Feb 1, 2011 13:29 GMT  ·  By
This global map of Saturn's largest moon, Titan, reveals the orientation of prevailing winds indicated by white arrows
   This global map of Saturn's largest moon, Titan, reveals the orientation of prevailing winds indicated by white arrows

Given the host of conditions on the Saturnine moon Titan, experts are convinced that the space body is one of the primary candidates for discovering alien life elsewhere other than Earth.

There are of course other moons in the solar system that can be classified as potentially habitable, such as for example Enceladus, orbiting Saturn and Europa, in orbit around Jupiter. But these bodies are all covered in ice, whereas Titan is not.

Back in 1908, Spanish astronomer José Comas y Solá provided the first hints on the “special” nature of this body, which was the first ever found to have an atmosphere. More than a century ago, this had never been heard of before.

Its atmosphere contains clouds, winds, and chemical mixtures that apparently can sustain organic molecules needed to form life. In fact, it has been recently proven that life could theoretically develop on Titan without the need of external influences.

All this happens on a moon where average temperatures near minus 180 degrees Celsius. Ice is harder than granite at those temperatures, but lakes of liquid hydrocarbons such as methane and ethane exist at Titan's poles.

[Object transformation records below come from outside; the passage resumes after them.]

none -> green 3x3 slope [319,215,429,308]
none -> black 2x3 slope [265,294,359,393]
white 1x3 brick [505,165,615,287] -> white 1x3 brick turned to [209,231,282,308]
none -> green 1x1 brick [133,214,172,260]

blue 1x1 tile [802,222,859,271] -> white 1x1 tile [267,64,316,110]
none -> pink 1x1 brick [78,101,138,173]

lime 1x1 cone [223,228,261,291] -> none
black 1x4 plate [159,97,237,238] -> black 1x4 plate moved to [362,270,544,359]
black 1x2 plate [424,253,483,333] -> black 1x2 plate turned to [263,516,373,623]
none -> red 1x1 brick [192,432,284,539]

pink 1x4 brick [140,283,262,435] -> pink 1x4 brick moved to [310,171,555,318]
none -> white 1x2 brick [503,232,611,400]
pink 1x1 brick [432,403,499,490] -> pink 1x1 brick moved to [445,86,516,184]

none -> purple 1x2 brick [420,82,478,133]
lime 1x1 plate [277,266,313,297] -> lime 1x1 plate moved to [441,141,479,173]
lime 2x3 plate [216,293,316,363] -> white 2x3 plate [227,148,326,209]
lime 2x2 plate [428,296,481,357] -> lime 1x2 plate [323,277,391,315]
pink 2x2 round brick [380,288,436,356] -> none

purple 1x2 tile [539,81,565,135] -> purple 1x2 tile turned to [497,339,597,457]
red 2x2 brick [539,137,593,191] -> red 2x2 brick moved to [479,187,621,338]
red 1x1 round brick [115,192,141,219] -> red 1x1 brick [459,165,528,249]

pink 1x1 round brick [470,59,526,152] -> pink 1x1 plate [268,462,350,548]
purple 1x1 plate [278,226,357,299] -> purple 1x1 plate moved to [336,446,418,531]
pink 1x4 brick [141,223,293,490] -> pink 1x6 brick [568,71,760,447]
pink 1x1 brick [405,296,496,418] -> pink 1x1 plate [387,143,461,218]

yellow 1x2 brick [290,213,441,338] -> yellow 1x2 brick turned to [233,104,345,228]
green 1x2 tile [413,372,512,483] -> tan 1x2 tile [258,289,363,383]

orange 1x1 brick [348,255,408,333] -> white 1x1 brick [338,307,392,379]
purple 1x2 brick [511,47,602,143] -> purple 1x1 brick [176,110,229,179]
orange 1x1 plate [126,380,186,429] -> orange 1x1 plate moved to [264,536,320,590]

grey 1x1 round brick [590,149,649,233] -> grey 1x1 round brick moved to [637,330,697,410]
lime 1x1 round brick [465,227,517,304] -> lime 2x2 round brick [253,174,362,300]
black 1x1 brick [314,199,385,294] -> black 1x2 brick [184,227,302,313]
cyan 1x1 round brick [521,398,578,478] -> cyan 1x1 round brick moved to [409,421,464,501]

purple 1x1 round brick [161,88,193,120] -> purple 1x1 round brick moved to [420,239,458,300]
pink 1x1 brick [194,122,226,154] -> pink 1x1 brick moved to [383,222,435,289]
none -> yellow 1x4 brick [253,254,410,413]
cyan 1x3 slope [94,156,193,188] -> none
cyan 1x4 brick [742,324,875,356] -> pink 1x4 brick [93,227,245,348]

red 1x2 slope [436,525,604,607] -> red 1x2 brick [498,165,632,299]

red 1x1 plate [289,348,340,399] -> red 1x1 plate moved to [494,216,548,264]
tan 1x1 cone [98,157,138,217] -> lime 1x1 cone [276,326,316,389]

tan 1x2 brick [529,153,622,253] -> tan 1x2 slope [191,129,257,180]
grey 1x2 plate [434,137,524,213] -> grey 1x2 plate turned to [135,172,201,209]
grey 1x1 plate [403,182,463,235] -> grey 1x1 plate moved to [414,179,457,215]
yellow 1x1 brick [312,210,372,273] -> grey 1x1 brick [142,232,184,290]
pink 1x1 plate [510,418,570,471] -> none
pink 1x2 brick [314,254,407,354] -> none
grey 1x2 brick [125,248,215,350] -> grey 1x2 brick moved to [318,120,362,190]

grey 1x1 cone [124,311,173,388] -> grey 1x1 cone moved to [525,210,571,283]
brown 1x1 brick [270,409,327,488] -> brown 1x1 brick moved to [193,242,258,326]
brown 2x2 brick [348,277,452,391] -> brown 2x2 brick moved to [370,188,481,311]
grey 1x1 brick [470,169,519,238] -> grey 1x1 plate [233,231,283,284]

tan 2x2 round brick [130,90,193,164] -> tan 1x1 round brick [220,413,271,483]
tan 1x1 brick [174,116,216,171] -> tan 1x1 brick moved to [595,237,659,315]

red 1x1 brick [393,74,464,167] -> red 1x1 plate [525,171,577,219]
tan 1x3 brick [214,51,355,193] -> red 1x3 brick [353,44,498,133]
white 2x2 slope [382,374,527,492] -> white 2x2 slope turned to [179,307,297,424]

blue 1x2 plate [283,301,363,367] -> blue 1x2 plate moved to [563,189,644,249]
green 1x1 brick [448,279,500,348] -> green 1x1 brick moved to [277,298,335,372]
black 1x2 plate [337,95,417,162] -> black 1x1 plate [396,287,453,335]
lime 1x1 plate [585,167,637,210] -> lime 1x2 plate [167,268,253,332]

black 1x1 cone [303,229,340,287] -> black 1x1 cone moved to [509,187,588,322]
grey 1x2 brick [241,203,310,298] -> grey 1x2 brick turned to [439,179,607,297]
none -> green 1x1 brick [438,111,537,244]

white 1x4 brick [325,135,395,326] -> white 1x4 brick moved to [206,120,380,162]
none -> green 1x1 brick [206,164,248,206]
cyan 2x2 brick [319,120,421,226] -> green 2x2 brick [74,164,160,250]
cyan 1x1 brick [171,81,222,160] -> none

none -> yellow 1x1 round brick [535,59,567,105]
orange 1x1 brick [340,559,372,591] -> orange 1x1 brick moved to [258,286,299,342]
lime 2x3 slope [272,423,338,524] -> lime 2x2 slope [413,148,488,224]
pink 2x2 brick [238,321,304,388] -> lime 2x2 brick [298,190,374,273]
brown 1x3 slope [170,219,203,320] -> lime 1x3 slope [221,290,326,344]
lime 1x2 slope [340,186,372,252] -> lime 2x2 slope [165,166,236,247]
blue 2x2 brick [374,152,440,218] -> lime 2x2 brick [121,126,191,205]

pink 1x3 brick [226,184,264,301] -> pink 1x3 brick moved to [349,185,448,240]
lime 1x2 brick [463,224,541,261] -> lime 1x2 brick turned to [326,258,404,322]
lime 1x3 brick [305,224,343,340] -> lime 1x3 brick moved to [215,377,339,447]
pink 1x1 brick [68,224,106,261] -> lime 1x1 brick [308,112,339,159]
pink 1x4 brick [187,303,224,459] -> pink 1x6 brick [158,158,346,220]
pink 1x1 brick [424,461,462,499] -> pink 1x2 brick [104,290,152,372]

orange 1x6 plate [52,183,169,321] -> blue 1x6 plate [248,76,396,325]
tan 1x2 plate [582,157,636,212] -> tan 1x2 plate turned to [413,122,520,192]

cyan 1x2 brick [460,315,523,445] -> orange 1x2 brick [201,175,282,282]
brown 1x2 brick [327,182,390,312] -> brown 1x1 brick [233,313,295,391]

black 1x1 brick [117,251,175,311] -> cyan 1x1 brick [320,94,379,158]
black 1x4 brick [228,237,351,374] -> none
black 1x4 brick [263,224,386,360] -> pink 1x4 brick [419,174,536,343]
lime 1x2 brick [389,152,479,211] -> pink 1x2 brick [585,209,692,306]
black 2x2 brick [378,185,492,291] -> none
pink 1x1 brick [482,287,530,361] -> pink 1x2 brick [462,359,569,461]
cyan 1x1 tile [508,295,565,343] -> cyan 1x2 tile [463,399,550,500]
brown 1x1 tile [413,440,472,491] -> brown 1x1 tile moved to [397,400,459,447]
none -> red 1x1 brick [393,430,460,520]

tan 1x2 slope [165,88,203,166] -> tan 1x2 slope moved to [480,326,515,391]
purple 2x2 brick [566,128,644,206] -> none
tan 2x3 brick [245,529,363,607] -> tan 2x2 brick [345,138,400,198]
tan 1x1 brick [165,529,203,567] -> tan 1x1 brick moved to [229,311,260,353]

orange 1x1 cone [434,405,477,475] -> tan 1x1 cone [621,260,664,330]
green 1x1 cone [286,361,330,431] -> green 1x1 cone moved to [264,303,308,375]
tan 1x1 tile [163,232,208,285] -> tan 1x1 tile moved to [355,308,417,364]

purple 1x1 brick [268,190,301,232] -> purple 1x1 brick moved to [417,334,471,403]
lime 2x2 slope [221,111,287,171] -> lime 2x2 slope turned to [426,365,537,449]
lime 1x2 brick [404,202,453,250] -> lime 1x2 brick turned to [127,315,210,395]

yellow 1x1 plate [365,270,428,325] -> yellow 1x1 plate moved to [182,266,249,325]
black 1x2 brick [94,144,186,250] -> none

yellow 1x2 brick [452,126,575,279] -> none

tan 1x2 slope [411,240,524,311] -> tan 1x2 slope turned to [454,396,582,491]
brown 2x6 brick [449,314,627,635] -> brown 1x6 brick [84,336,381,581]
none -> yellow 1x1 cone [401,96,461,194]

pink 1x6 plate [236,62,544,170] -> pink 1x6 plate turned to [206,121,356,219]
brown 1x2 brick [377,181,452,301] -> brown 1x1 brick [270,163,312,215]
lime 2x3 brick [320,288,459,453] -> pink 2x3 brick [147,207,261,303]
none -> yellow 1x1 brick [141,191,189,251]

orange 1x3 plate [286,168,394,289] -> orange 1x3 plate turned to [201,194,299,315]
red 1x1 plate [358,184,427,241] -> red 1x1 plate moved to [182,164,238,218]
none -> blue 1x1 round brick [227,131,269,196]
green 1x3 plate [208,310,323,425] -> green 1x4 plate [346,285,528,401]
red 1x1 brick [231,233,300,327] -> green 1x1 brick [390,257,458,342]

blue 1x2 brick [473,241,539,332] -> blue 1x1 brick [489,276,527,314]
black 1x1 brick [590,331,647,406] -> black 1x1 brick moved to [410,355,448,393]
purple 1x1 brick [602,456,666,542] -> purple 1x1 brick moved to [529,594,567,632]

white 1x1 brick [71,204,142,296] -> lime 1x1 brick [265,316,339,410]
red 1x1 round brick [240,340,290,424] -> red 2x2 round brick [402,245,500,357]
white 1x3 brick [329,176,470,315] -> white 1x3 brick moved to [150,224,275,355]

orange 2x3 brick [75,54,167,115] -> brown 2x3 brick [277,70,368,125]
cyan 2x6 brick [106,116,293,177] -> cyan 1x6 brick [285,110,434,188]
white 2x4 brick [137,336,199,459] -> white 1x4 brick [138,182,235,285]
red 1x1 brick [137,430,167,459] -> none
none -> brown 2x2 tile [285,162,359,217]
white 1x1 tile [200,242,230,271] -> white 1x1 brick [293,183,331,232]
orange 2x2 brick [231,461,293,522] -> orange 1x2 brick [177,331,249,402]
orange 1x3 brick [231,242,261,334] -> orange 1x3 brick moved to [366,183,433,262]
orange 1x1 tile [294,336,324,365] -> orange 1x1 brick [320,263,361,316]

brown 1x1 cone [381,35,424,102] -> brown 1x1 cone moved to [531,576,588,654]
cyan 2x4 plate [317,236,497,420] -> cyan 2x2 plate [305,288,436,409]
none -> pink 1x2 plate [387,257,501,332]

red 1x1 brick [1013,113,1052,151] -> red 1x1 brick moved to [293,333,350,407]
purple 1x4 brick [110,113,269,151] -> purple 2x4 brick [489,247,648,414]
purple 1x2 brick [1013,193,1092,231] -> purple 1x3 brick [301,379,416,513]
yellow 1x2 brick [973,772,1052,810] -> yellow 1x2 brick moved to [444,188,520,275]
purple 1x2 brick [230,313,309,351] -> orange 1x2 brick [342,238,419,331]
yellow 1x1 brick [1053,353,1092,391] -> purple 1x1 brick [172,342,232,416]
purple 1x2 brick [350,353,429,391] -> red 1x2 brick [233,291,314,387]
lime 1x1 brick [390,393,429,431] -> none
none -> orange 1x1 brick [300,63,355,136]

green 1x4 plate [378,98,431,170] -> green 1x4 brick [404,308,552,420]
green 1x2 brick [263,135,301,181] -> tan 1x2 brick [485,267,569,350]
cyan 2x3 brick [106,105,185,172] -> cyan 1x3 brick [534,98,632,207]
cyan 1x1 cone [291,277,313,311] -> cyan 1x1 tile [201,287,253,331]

Many experts consider the Saturnine moon a model of the early Earth, where life did not exist, but where the necessary conditions were present. Lakes, lightning, shorelines, a thick nitrogen atmosphere and seasons are among the things that our planet shares in common with the distant world.

Others believe that temperatures on its surface may be too low to allow for the building blocks of life to assemble into more complex structures, but say that subterranean microbial life could definitely exist.

“You have all these things that are analogous to Earth,” explains the Louis Block Professor in Geophysical Sciences at the University of Chicago, Ray Pierrehumbert.

“At the same time, it's foreign and unfamiliar. One of the things that attracts me about Titan is that it has a lot of the same circulation features as Earth, but done with completely different substances that work at different temperatures,” he adds.

“The ironic thing on Titan is that although it's much colder than Earth, it actually acts like a super-hot Earth rather than a snowball Earth, because at Titan temperatures, methane is more volatile than water vapor is at Earth temperatures,” the expert goes on to say.

The NASA Cassini orbiter is now keeping a close eye on this world, and images its surface during every flyby it carries out. With time, the spacecraft will paint a clearer image of the Saturnine moon, and might even help us establish whether life there is indeed possible, Daily Galaxy reports.